品川区は今年10月から区立学校給食のすべての野菜を有機農産物や特別栽培農産物にするため、予算およそ2800万円を計上することを明らかにした。
しかし、区民からは「エビデンスがないにもかかわらず自治体が税金を使って導入する。やはり区民として納得できない」などの声が上がっている。
問題となったのは、有機農産物などを導入する根拠だ。
「学校給食については、昨年実施した中学生とのタウンミーティングで『美味しい給食が食べたい』との意見をいただいた。これを踏まえ、給食食材の全ての野菜について有機農産物・特別栽培農産物を都内で初めて導入し、より安全安心な学校給食を実現し、児童生徒の健康を増進していく」(品川区 森澤恭子区長)
区長の発言のような健康を増進させる効果はあるのかなどについて疑問の声が上がった。
有機農産物とは、化学合成された肥料や農薬を使わず、遺伝子組み換え技術を利用しないなどの条件を満たした農産物のことだ。
農水省は安全性や健康への影響・味について、慣行の農産物と比べて「有意差があるという根拠は当省では持っていない」「科学的知見がそろっていない」としている。
有機農産物等が「より安全」で「健康を増進する」というエビデンスはあるのか、品川区に問い合わせたところ、「農林水産省においても学校給食での有機農産物等の推進についてキャンペーンを行っているが、SDGs未来都市に選定された品川区として、子どもたちに地球環境にやさしい食材を利用することとした」と回答があり、健康増進などの根拠については触れられていない。
「子どもたちに、『なぜオーガニックなの?』と聞かれたときに大人は何と説明するのか? 私はものすごく嫌な気持ちになる」(品川区民)
区は“オール有機野菜”の導入について「全区民アンケート等の意見・要望を踏まえた」としている。
「子どもの体は食からきている。すでにオーガニック給食を始めている学校があるのに、品川区は遅れている」「保育園や学校給食の食材をオーガニックにしてほしい。数少ない子どもたちの健康を守っていきたい」などのオーガニック給食の導入を求める声がアンケートの自由記述欄に記載されていたという。

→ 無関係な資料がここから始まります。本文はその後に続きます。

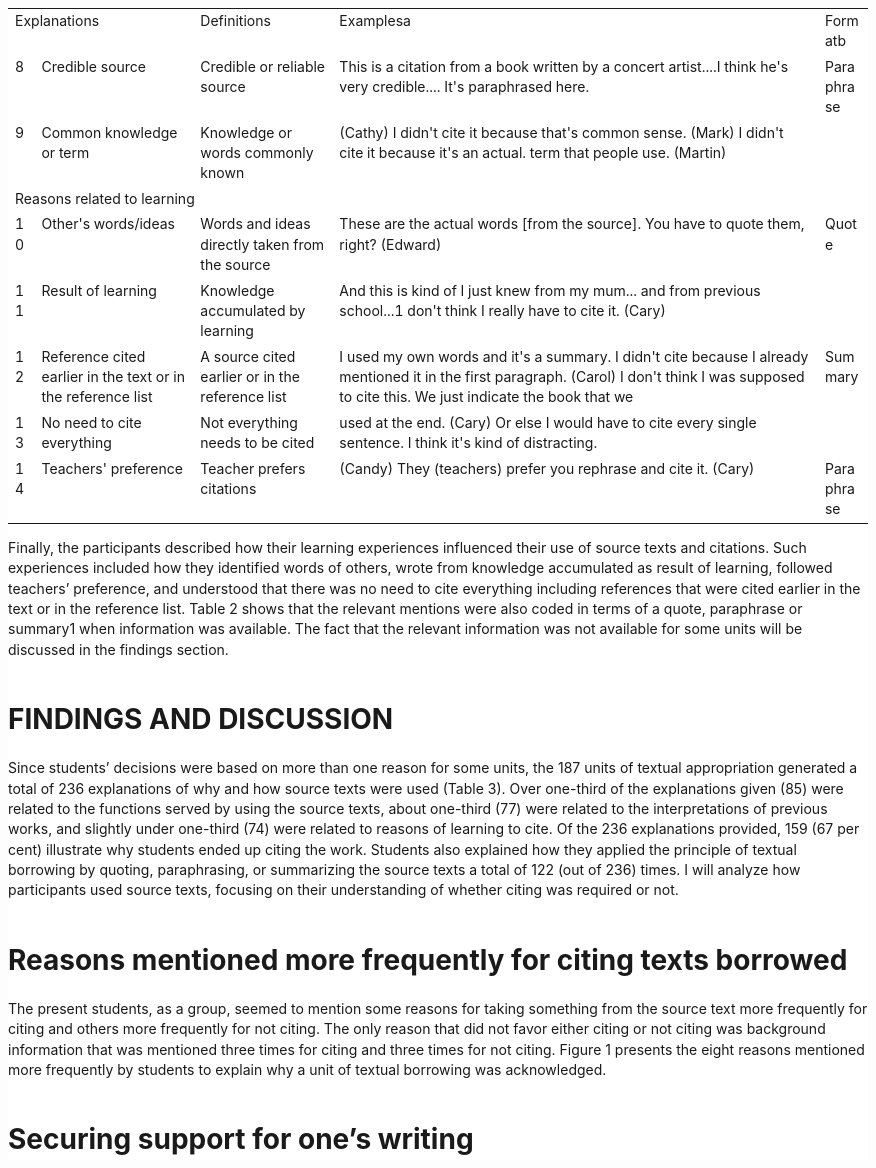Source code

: <html><body><table><tr><td colspan="2">Explanations</td><td>Definitions</td><td>Examplesa</td><td>Formatb</td></tr><tr><td>8</td><td>Credible source</td><td>Credible or reliable source</td><td>This is a citation from a book written by a concert artist....I think he&#x27;s very credible.... It&#x27;s paraphrased here.</td><td>Paraphrase</td></tr><tr><td>9</td><td>Common knowledge or term</td><td>Knowledge or words commonly known</td><td>(Cathy) I didn&#x27;t cite it because that&#x27;s common sense. (Mark) I didn&#x27;t cite it because it&#x27;s an actual. term that people use. (Martin)</td><td></td></tr><tr><td colspan="5">Reasons related to learning</td></tr><tr><td>10</td><td>Other&#x27;s words/ideas</td><td>Words and ideas directly taken from the source</td><td>These are the actual words [from the source]. You have to quote them, right? (Edward)</td><td>Quote</td></tr><tr><td>11</td><td>Result of learning</td><td>Knowledge accumulated by learning</td><td>And this is kind of I just knew from my mum... and from previous school...1 don&#x27;t think I really have to cite it. (Cary)</td><td></td></tr><tr><td>12</td><td>Reference cited earlier in the text or in the reference list</td><td>A source cited earlier or in the reference list</td><td>I used my own words and it&#x27;s a summary. I didn&#x27;t cite because I already mentioned it in the first paragraph. (Carol) I don&#x27;t think I was supposed to cite this. We just indicate the book that we</td><td>Summary</td></tr><tr><td>13</td><td>No need to cite everything</td><td>Not everything needs to be cited</td><td>used at the end. (Cary) Or else I would have to cite every single sentence. I think it&#x27;s kind of distracting.</td><td></td></tr><tr><td>14</td><td>Teachers&#x27; preference</td><td>Teacher prefers citations</td><td>(Candy) They (teachers) prefer you rephrase and cite it. (Cary)</td><td>Paraphrase</td></tr></table></body></html>

Finally, the participants described how their learning experiences influenced their use of source texts and citations. Such experiences included how they identified words of others, wrote from knowledge accumulated as result of learning, followed teachers’ preference, and understood that there was no need to cite everything including references that were cited earlier in the text or in the reference list. Table 2 shows that the relevant mentions were also coded in terms of a quote, paraphrase or summary1 when information was available. The fact that the relevant information was not available for some units will be discussed in the findings section.

# FINDINGS AND DISCUSSION

Since students’ decisions were based on more than one reason for some units, the 187 units of textual appropriation generated a total of 236 explanations of why and how source texts were used (Table 3). Over one-third of the explanations given (85) were related to the functions served by using the source texts, about one-third (77) were related to the interpretations of previous works, and slightly under one-third (74) were related to reasons of learning to cite. Of the 236 explanations provided, 159 (67 per cent) illustrate why students ended up citing the work. Students also explained how they applied the principle of textual borrowing by quoting, paraphrasing, or summarizing the source texts a total of 122 (out of 236) times. I will analyze how participants used source texts, focusing on their understanding of whether citing was required or not.

# Reasons mentioned more frequently for citing texts borrowed

The present students, as a group, seemed to mention some reasons for taking something from the source text more frequently for citing and others more frequently for not citing. The only reason that did not favor either citing or not citing was background information that was mentioned three times for citing and three times for not citing. Figure 1 presents the eight reasons mentioned more frequently by students to explain why a unit of textual borrowing was acknowledged.

# Securing support for one’s writing
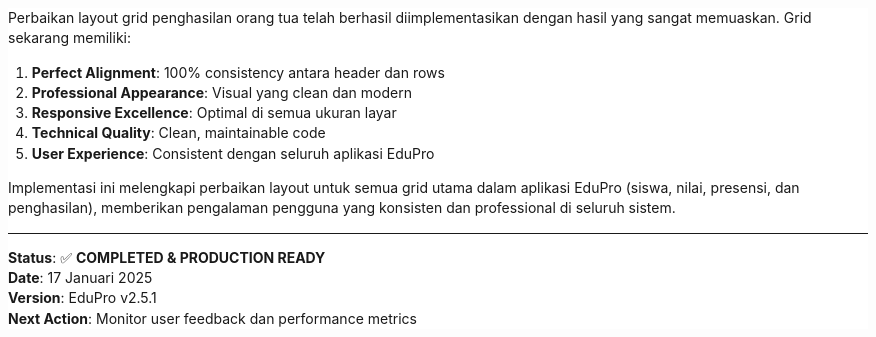 Perbaikan layout grid penghasilan orang tua telah berhasil diimplementasikan dengan hasil yang sangat memuaskan. Grid sekarang memiliki:

1. **Perfect Alignment**: 100% consistency antara header dan rows
2. **Professional Appearance**: Visual yang clean dan modern  
3. **Responsive Excellence**: Optimal di semua ukuran layar
4. **Technical Quality**: Clean, maintainable code
5. **User Experience**: Consistent dengan seluruh aplikasi EduPro

Implementasi ini melengkapi perbaikan layout untuk semua grid utama dalam aplikasi EduPro (siswa, nilai, presensi, dan penghasilan), memberikan pengalaman pengguna yang konsisten dan professional di seluruh sistem.

---
**Status**: ✅ **COMPLETED & PRODUCTION READY**  
**Date**: 17 Januari 2025  
**Version**: EduPro v2.5.1  
**Next Action**: Monitor user feedback dan performance metrics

「森澤区長のエビデンスというのがあの会見を見るかぎり、区民アンケートの結果だったりとか。それは科学的根拠とは全く別のデータで。(区政全体に望むことは?)リテラシーを上げてほしい」(品川区民)
現在、区民が発起人になり、給食の食材が有機かどうかにこだわるのではなく、同じ予算で品数や量を充実させるよう求めるなどの署名活動も行われている。
農水省は、有機農産物等が食の安全や健康と関連するかの情報について科学的知見が不十分としながらも、現時点では省の公式サイトなどへの掲載は考えていないという。